Last revised: October 20, 2011
by Chai Rasavong, MPT, MBA
References
1) Goats GC, Inferential Current Therapy. Br. J. Sports Med.
1990;24:87-92.
2) Johnson MI, Tabasam G. An investigation Into the Analgesic
Effects of Interferential Currents and Transcutaneous Electrical
Nerve Stimulation on Experimentally Induced Ischemic Pain in
Otherwise Pain-Free Volunteers. Physical Therapy.
2003;83(3):208-223.
3) Cameron M. Physical Agents in Rehabilitation: From Research to
Practice. Saunders. 2003;222-223.
4) Robinson AJ, Snyder-Mackler L. Clinical Electrophysiology:
Electrotherapy and Electrophysiologic Testing - Second Edition.

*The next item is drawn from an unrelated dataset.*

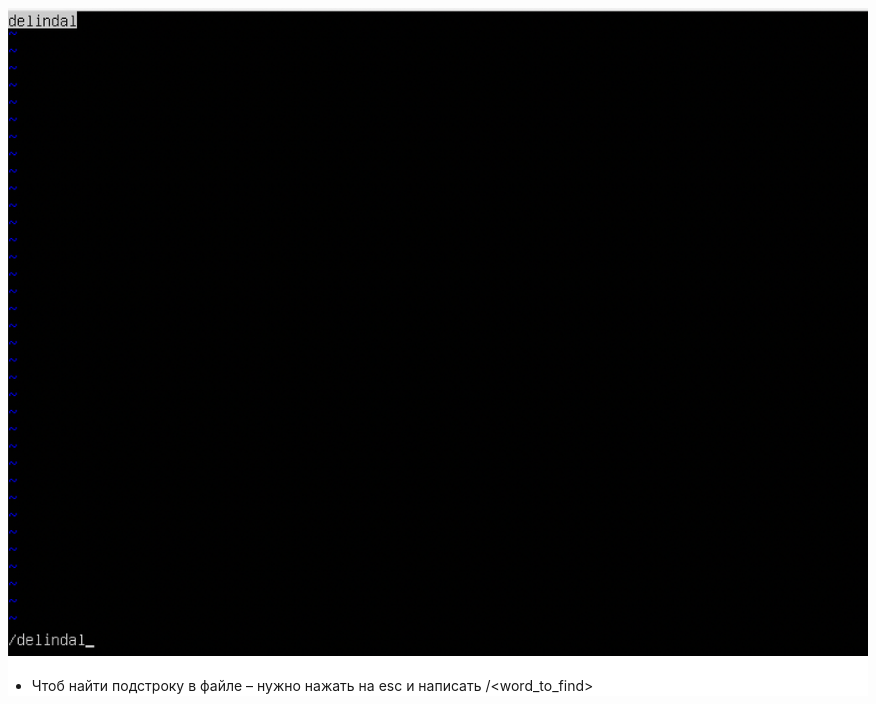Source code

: ![VIM3](img/26.png "VIM3")
* Чтоб найти подстроку в файле – нужно нажать на esc и написать /<word_to_find>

Williams & Wilkins. 1995;65-67.
5) Fuentes JP, et al. Effectiveness of Interferential Current
Therapy in the Management of Musculoskeletal Pain: A Systematic
Review and Meta-Analysis. Physical Therapy. 2010;90(9):1219-1238.
6) May H-U, Hansjurgens A: Nemectrodyn Model 7 Manual of Nemectron
GmbH, Daimlerstr. 15, Karlsruche/Germany, 1984.